Reconnection and Integration

  • In this phase there must now be a creation a new sense of self and a new future. This final task involves redefining oneself in the context of meaningful relationships. Through this process, the trauma no longer is a defining and organizing principle is someone’s life. The trauma becomes integrated into their life story but is not the only story that defines them.
  • In this third stage of recovery, the person affected by trauma recognizes the impact of the victimization but are now ready to take concrete steps towards empowerment and self determined living.
  • In some instances, people who have experienced trauma find a mission through which they can continue to heal and grow, such as talking to youth, or peer mentoring. Successful resolution of the effects of trauma is a powerful testament to the resiliency of the human spirit.

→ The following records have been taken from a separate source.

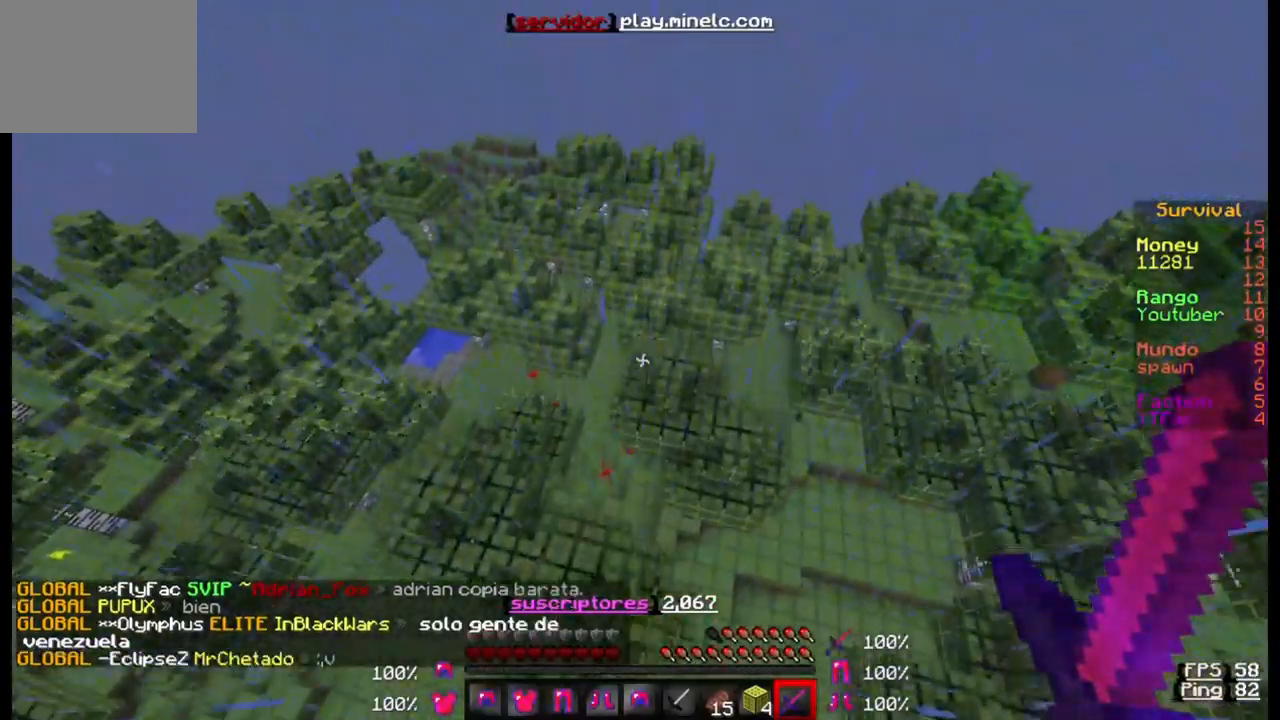
{"keys": ["w"], "events": []}
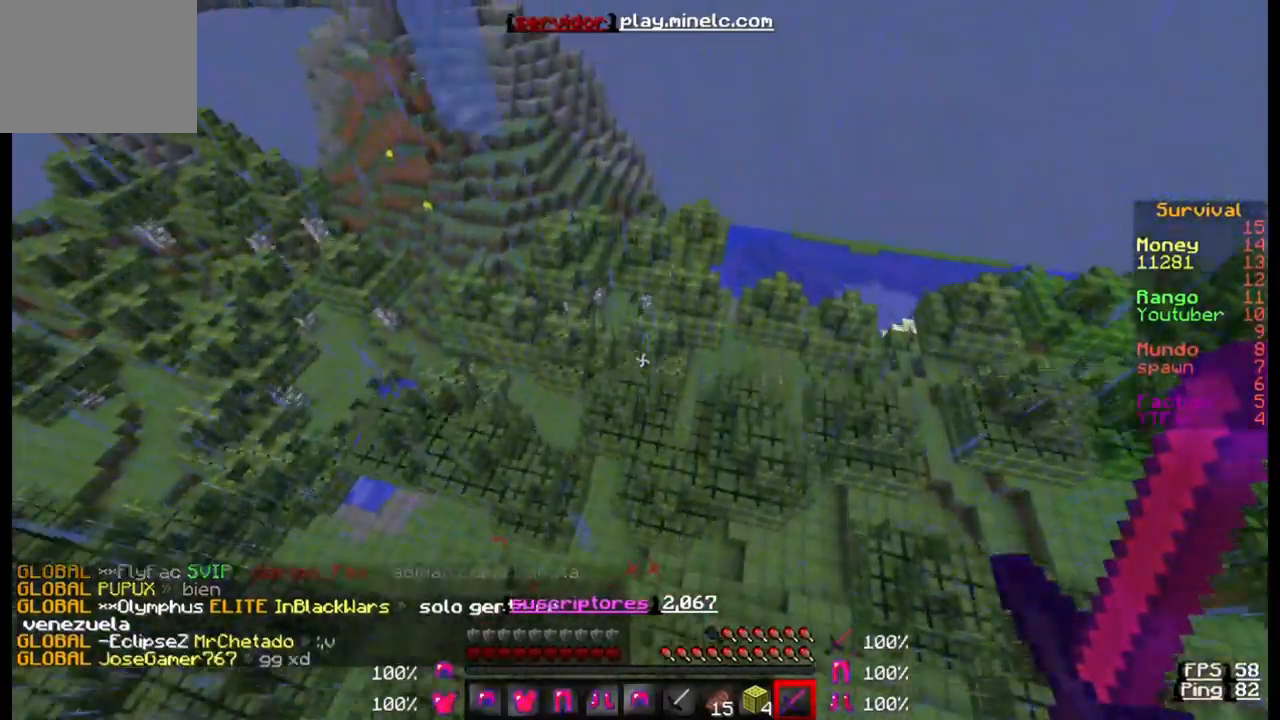
{"keys": ["w"], "events": []}
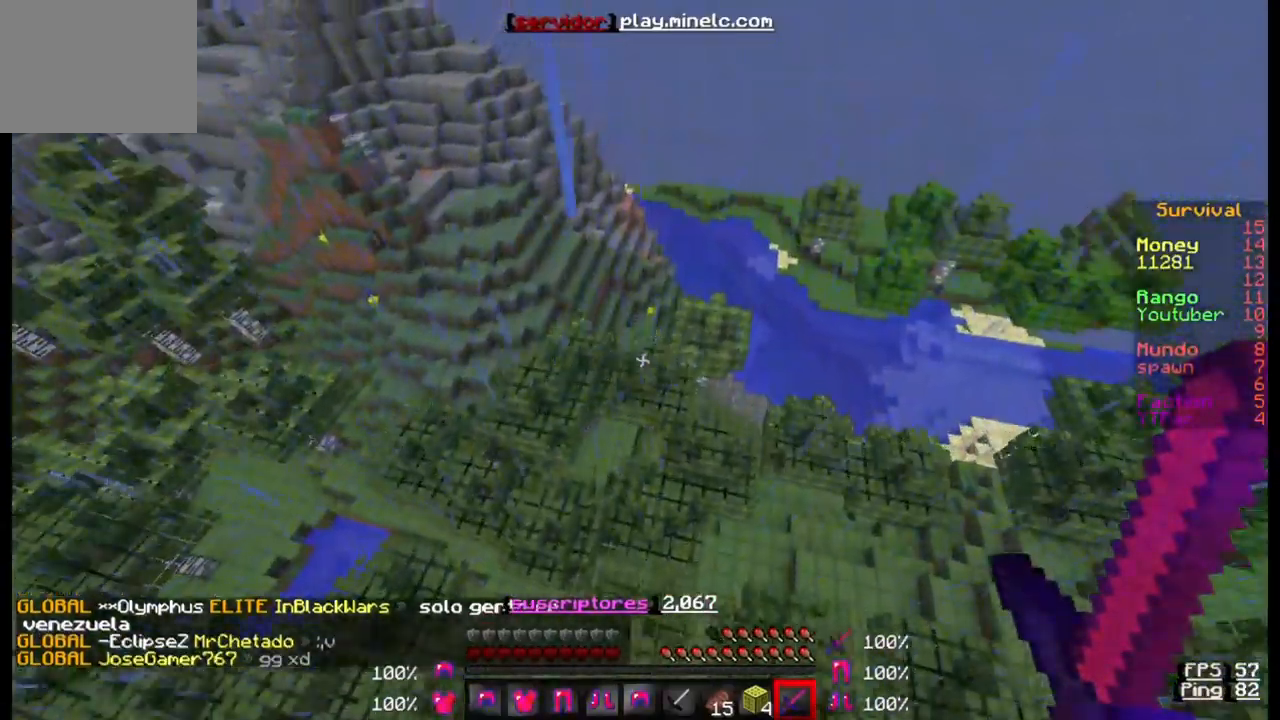
{"keys": ["w"], "events": []}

  • Recovery is an individual process and will look different for everyone. There is an intense desire to feel well quickly and individuals can feel that the process is taking too long or they are not doing it “right”. Recovery is not defined by complete absence of thoughts or feelings about the traumatic experience but being able to live with it in a way that it isn’t in control of your life. It is important to gentle, patient and compassionate with yourself as you move through this healing process.